Savunma sanayi ihracatındaki yüzde 128’lik artışı “yerli mühendisliğin zaferi” olarak nitelendiren Aydemir, Türkiye’nin artık tüketen değil, ihraç eden bir güç olduğunu ifade etti. İnsansız sistemler, radar teknolojileri ve havacılıkta sağlanan başarıların stratejik bağımsızlık açısından vazgeçilmez olduğunu söyledi.
Sağlık alanında dijitalleşme ve yerli üretimle 14,5 milyar dolarlık tasarrufun mümkün olduğunu belirten Aydemir, akıllı hastaneler, yerli ilaç sanayi ve nitelikli insan kaynağı yatırımlarının Türkiye’yi sağlık alanında dayanıklı bir modele taşıyacağını kaydetti.
DİJİTAL EGEMENLİK VE NEXT SOSYAL
Baykar Yönetim Kurulu Başkanı Selçuk Bayraktar’ın öncülüğünde geliştirilen açık kaynak kodlu NeXT Sosyal uygulamasına destek veren Aydemir, bu girişimi “Dijital tahakküme karşı bir istiklal manifestosu” olarak tanımladı. Kapalı algoritmalara karşı şeffaf kod iradesinin, Türkiye’nin dijital bağımsızlığını güçlendireceğini vurgulayan Aydemir, NeXT Sosyal’in milli hafızanın dijital savunma hattı olduğunu ifade etti.
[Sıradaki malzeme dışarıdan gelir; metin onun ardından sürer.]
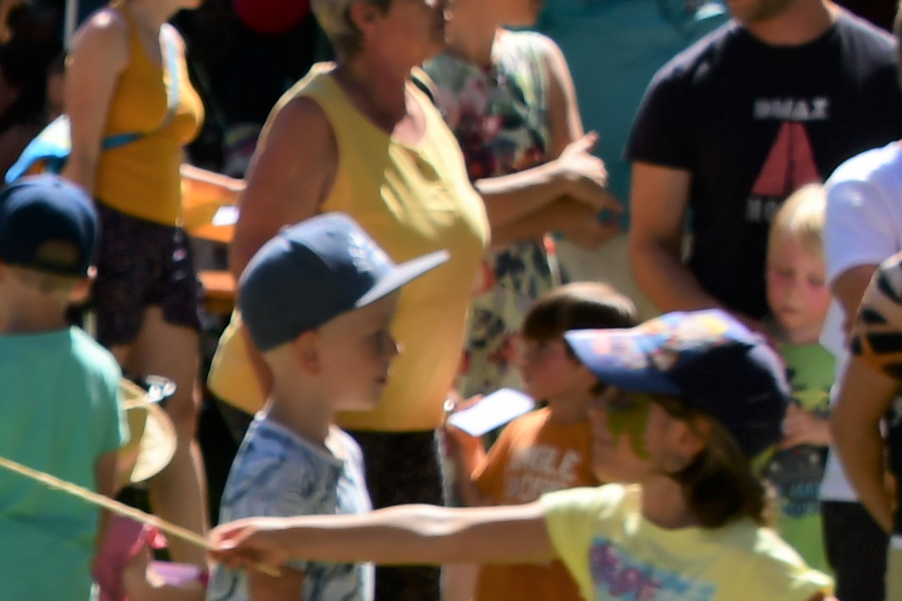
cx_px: -1000
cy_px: 1250
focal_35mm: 273
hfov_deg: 7.2
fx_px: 6838
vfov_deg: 4.9
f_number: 7.1
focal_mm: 40
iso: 110
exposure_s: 1/250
Algoritmalarla yönlendirilen sosyal medya sistemlerine karşı hakikatle temas kurmak isteyenler için güvenli bir zemin oluştuğunu belirten Aydemir, Bayraktar liderliğindeki bu girişimin yalnızca bir yazılım değil, bir dijital bilinç hamlesi olduğunu söyledi.